全周に映像が出るドームスクリーンの中で、空中戦を楽しんだりしたい。 ホラーゲームなんか、「音が聞こえて隣を見たら、そこにジェイソンが座ってた…」なんて映像が 簡単に作れる。「血の雨」とか本当に上から降ってくるから、 きっと今までとは比べものにならないぐらい怖い体験ができるはず。

ただ単純に、海の中にカメラ沈めた映像見るだけでも、 「そこにいる」体験できて、すごく面白いと思う。 カメラを4方向に向けて並べれば、「世界」それ自体を切り取れる。 そんなカメラを積んだ車を世界のあちこちに走らせたり、 飛行機とか潜水艦とか、ライブ中継する番組あったら、 それを漫然と眺めるだけで、一日潰れる。
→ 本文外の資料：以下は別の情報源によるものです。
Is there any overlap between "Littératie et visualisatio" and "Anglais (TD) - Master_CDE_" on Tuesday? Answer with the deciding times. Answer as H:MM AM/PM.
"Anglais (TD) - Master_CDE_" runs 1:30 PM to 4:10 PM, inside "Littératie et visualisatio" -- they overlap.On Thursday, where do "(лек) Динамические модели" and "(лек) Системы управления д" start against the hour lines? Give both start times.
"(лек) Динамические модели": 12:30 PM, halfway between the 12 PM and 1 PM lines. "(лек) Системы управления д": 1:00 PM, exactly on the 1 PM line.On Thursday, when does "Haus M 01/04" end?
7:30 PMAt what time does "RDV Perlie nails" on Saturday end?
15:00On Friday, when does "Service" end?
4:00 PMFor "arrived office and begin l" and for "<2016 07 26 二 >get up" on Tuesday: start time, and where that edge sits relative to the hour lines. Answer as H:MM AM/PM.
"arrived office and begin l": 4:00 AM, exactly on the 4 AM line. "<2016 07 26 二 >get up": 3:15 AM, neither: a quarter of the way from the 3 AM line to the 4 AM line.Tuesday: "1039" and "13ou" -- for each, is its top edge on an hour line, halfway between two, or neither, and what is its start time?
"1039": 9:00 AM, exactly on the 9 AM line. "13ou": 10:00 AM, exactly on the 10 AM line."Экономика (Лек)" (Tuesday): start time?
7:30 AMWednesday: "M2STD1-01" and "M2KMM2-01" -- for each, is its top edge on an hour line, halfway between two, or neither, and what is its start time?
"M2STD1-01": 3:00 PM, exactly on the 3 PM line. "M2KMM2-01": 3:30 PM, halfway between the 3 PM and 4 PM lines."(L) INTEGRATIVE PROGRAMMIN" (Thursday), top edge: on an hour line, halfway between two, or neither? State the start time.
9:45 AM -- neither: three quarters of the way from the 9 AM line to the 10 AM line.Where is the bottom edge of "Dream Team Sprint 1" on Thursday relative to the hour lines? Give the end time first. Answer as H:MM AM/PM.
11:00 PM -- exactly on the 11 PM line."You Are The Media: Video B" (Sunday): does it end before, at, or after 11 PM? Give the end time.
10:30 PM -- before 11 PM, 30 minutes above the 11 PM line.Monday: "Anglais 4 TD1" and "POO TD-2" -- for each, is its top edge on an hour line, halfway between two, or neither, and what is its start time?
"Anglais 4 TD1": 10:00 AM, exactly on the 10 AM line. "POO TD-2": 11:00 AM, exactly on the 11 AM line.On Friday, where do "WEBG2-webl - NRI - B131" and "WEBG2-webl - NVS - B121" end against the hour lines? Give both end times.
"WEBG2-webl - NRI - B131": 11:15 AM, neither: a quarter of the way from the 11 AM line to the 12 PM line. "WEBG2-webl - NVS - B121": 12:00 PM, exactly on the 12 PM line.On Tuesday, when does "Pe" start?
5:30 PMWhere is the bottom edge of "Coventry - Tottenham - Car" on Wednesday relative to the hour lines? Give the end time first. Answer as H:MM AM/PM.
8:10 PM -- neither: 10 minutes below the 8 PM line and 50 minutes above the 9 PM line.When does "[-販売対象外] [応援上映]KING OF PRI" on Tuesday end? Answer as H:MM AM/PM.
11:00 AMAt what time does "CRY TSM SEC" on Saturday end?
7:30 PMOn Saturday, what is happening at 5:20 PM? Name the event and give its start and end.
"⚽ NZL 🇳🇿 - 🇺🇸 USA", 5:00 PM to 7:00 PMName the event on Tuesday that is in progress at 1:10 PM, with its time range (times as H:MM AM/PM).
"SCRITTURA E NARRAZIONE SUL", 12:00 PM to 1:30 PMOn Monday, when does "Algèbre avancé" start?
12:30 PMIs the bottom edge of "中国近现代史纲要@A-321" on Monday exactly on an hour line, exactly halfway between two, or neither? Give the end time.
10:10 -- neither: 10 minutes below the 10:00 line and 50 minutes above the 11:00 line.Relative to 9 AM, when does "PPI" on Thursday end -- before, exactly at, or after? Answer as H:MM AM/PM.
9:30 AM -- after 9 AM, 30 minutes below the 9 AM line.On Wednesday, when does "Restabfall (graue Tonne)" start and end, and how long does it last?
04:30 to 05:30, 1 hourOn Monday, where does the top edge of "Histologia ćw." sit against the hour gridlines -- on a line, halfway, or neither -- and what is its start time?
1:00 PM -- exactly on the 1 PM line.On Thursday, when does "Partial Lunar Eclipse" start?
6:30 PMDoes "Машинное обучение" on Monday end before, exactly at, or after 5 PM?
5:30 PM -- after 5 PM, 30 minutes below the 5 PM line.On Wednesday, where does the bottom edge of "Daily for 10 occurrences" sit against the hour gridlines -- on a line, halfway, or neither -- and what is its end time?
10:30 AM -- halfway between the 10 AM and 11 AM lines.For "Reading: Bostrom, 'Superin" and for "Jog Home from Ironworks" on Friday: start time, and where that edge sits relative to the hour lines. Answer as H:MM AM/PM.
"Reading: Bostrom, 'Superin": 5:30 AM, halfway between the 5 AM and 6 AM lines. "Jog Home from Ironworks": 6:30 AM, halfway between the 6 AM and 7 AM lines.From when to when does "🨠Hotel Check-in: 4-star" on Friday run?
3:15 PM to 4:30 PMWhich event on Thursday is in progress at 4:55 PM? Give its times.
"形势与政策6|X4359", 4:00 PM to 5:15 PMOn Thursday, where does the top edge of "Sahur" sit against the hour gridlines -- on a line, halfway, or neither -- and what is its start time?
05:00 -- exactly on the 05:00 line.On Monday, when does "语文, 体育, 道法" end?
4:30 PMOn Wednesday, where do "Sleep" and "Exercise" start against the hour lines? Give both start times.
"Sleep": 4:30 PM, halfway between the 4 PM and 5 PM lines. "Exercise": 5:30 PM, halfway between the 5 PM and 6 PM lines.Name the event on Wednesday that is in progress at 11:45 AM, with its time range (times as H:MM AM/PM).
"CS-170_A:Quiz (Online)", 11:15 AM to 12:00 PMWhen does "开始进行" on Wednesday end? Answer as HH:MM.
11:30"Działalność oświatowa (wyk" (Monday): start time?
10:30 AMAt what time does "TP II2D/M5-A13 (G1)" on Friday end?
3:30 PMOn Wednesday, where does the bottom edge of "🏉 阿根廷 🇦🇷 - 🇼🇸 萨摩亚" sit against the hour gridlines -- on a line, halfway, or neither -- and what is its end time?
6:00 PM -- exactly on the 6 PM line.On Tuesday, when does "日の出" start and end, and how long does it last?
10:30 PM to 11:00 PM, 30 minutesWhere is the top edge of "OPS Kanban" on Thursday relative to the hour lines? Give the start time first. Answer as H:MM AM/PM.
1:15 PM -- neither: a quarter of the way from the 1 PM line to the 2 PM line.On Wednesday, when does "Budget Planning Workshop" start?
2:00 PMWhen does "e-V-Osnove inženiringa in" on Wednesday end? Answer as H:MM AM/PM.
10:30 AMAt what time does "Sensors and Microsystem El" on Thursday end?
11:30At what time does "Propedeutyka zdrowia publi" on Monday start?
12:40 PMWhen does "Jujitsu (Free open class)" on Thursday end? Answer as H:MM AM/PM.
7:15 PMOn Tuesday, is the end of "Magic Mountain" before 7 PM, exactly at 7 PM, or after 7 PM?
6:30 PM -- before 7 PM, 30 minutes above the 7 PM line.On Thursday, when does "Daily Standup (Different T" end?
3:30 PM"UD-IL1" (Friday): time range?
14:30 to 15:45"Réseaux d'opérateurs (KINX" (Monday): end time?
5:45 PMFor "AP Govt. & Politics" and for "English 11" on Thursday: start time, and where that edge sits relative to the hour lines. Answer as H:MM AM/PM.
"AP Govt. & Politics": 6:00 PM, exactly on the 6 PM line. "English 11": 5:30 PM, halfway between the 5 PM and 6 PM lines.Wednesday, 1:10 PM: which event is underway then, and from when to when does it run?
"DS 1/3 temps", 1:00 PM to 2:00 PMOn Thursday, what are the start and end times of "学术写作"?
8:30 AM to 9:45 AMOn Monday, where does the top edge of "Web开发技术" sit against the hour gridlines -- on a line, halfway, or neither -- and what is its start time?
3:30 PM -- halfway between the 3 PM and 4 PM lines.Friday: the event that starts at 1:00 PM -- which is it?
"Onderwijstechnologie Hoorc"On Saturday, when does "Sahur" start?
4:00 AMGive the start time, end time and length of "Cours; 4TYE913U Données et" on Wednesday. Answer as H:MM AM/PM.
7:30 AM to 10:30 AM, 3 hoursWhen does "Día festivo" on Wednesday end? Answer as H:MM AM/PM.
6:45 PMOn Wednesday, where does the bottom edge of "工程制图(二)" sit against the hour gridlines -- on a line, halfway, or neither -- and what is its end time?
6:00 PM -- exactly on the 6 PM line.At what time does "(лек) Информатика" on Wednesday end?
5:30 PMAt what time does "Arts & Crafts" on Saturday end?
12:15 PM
ドームディスプレイでゲームが発売されるようになったら、 どこか架空の町に「住んで」、郵便局員をやってみたい。

スーパーに牛乳を買いに行ったり、銀行でお金を下ろしたり。架空の町で日常を過ごして、 友達と狩りを楽しんだり、町を歩くパレードを盛り上げたりできたら、 それはきっと、とても素敵なことだと思う。